Nishio bezeichnete Aikido als eine „Vergebende Kampfkunst“. Damit meinte er, dass man während einer Aikido-Technik den Angreifer bis zu sechsmal mit Atemi treffen und verletzten könnte, dies aber bewusst nicht macht. Es sei leicht, einen Angreifer zu verletzten, wenn man mühelos dazu in der Lage ist. Es sei aber schwer, gleich mehrmals darauf zu verzichten.

Nishio nannte seinen Stil selbst „Aikido Toho Iai“, betonte aber immer wieder, dass sein Aikido kein vom ihm verändertes Aikido ist, sondern das Aikido, wie er es von O Sensei gelernt hat.

Shoji Nishio hat sein Lehrsystem in einer Reihe von Büchern und Lehrfilmen dargelegt.

Nishio: Aikido Toho Iai

Mitsugi Saotome – Ueshiba Schools of Aikido

Mitsugi Saotome (geb. 1937) startete seine Kampfkunstausbildung als Jugendlicher mit dem Judo und trat 1955 in das Aikikai Honbo Dojo Tokio ein, um unter O Sensei zu trainieren. 1958 wurde er ein Uchi-Deshi und blieb es, bis zum Tod seines Lehrers 1969. Saotome begann 1960 im Hombu Dojo mit dem Unterrichten und wurde später zum Senior-Ausbilder ernannt. Als leitender Ausbilder war er der Hauptwaffenausbilder bis 1975. Er entschied sich, in die USA zu gehen, um dort O Senseis Botschaft von Frieden und Harmonie zu verbreiten. In den USA gründete Saotome eine Organisation, die als Aikidoschulen von Ueshiba bekannt ist.

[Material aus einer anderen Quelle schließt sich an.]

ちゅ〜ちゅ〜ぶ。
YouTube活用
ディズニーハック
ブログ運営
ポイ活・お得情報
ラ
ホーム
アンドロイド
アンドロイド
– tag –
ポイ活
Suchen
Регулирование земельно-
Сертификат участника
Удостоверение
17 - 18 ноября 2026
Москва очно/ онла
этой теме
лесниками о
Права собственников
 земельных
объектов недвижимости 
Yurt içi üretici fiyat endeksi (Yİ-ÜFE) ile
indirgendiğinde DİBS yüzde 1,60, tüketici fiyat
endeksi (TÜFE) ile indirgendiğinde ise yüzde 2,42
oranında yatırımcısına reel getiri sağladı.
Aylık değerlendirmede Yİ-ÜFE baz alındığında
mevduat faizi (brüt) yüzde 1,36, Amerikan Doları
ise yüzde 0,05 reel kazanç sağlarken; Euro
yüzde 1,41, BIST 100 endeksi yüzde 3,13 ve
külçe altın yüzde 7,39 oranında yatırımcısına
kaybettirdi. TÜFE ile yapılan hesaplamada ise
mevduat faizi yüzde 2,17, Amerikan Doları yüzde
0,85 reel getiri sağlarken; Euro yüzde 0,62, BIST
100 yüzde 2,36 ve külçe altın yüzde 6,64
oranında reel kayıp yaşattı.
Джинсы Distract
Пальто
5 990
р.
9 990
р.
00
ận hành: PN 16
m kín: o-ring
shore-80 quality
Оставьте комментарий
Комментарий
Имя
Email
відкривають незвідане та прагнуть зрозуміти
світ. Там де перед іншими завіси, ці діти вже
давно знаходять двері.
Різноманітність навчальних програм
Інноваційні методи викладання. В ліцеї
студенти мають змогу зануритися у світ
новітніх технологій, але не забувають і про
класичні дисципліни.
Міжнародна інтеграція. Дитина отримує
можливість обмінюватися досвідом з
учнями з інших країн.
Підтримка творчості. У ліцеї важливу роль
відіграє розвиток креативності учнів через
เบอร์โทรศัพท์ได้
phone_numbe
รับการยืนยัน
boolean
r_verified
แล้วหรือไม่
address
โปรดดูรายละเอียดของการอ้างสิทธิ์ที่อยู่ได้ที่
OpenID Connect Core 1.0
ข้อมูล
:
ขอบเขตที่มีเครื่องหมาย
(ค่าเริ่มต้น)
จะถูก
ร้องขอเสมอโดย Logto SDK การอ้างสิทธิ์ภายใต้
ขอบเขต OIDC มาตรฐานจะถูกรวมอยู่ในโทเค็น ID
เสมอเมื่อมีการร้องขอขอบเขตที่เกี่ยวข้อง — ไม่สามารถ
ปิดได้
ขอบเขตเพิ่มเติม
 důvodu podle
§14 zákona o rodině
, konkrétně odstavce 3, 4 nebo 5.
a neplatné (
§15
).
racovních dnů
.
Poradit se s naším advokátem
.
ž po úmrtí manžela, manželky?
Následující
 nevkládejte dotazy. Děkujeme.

Saotome ist besonders geschickt im Gebrauch traditioneller japanischer Waffen (Jo, Bo, Bokken). Er hat auch ein System für die Arbeit mit zwei Schwertern im Aikido entwickelt. Saotome ist der Ansicht, dass das Erlernen der Waffenformen nicht nur Geschwindigkeit und Beweglichkeit, sondern auch die Harmonie mit dem Partner erhöht. Anmut und Perfektion sind für ihn dabei sehr wichtig, da ein einziger versehentlicher Schlag mit einer dieser Übungswaffen entsetzlich schmerzhaft sein kann.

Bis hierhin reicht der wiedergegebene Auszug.